In this week's issue, Tom Zeller looks at the American fishing industry and three different factors affecting it.
First, there's global warming. As ocean temperatures rise, research suggests many fish species are migrating into deeper waters, upsetting the normal patterns fishermen have relied on and throwing the marine ecosystem into flux. To compound the problem, the industry is facing a man vs. nature predicament where man's domination has, in a way, backfired. Our mastery of technology -- with methods like GPS and fish-finding sonar that make it easier and more efficient than ever to harvest fish -- has ravaged entire populations. As Tom puts it, "humans are extracting fish at a pace that exceeds the stock's natural ability to replenish its numbers."

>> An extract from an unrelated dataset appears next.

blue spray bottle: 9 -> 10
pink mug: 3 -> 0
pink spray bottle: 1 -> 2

Then, there are changes in policy. America's commercial fishing business employs more than a million people and generates more than $116 billion in annual sales. But the government has proposed cuts to the number of fish that can be harvested, so many fishermen will lose the work that has sustained them for decades. As Frank Mirarchi, a 69-year-old fisherman who has been harvesting cod and flounder in New England for nearly half a century, put it, "We're gonna lose a bunch of boats." Mirarchi's boat is named for his mother, Barbara L. Peters, and he expects he'll have to put it up for sale soon.
Elsewhere in the issue, Mallika Rao puts the spotlight on the rise of Braco, a Croatian healer whose method is simple and, some say, miraculously effective. His method? As Mallika writes, "All he does, to the delight of his followers, is gaze at them." Braco is part of a larger universe of healers of varying philosophies and practices, some of them bearing a resemblance to "celebrity fitness trainers, with products and regimens open to anyone willing to pay."

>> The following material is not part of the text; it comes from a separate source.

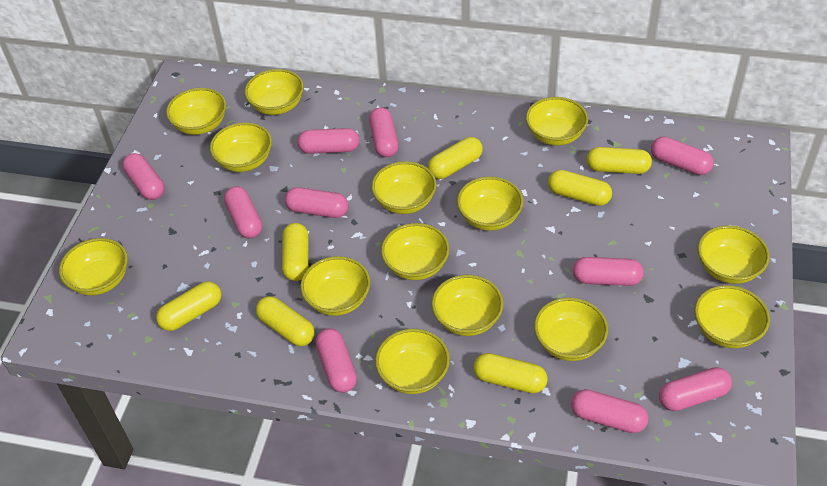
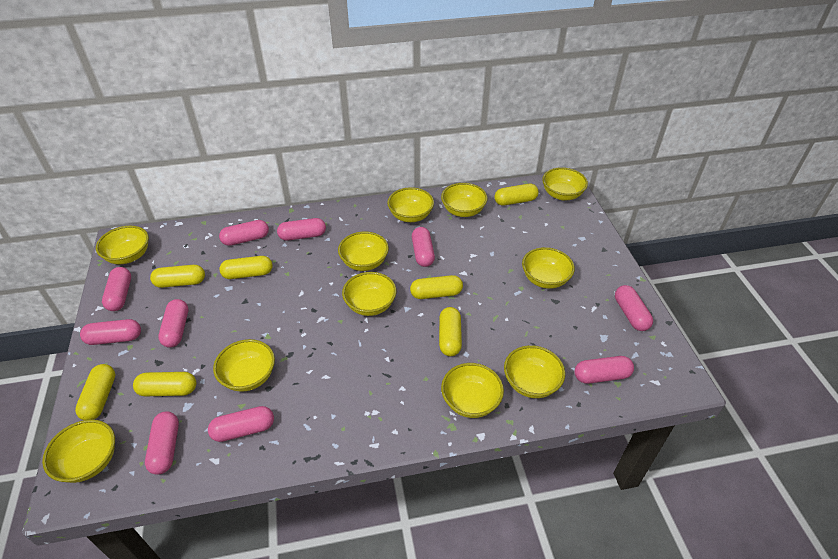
yellow bowl: 14 -> 11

Still, Braco's followers swear to his legitimacy, from claims that he hails from Atlantis to elaborate attempts to place him in a tradition of transcendental gurus. These believers say Braco offers something -- "just the sight of him seeing you" -- all too rare in our world of digital distractions, serial multitasking and missed connections.
At a recent appearance, Braco gazed into an audience holding up photos of loved ones, many of them crying. One woman said the encounter made her "feel light and childlike and creative. To me, that's what Braco does. I've been carrying a heavy sack of stuff on me for ages now, and it started to drift away."
Finally, as part of our ongoing effort to reduce stress in our lives, including in our kitchens, we have a feature on how to keep cool while performing a notoriously delicate culinary task: poaching an egg!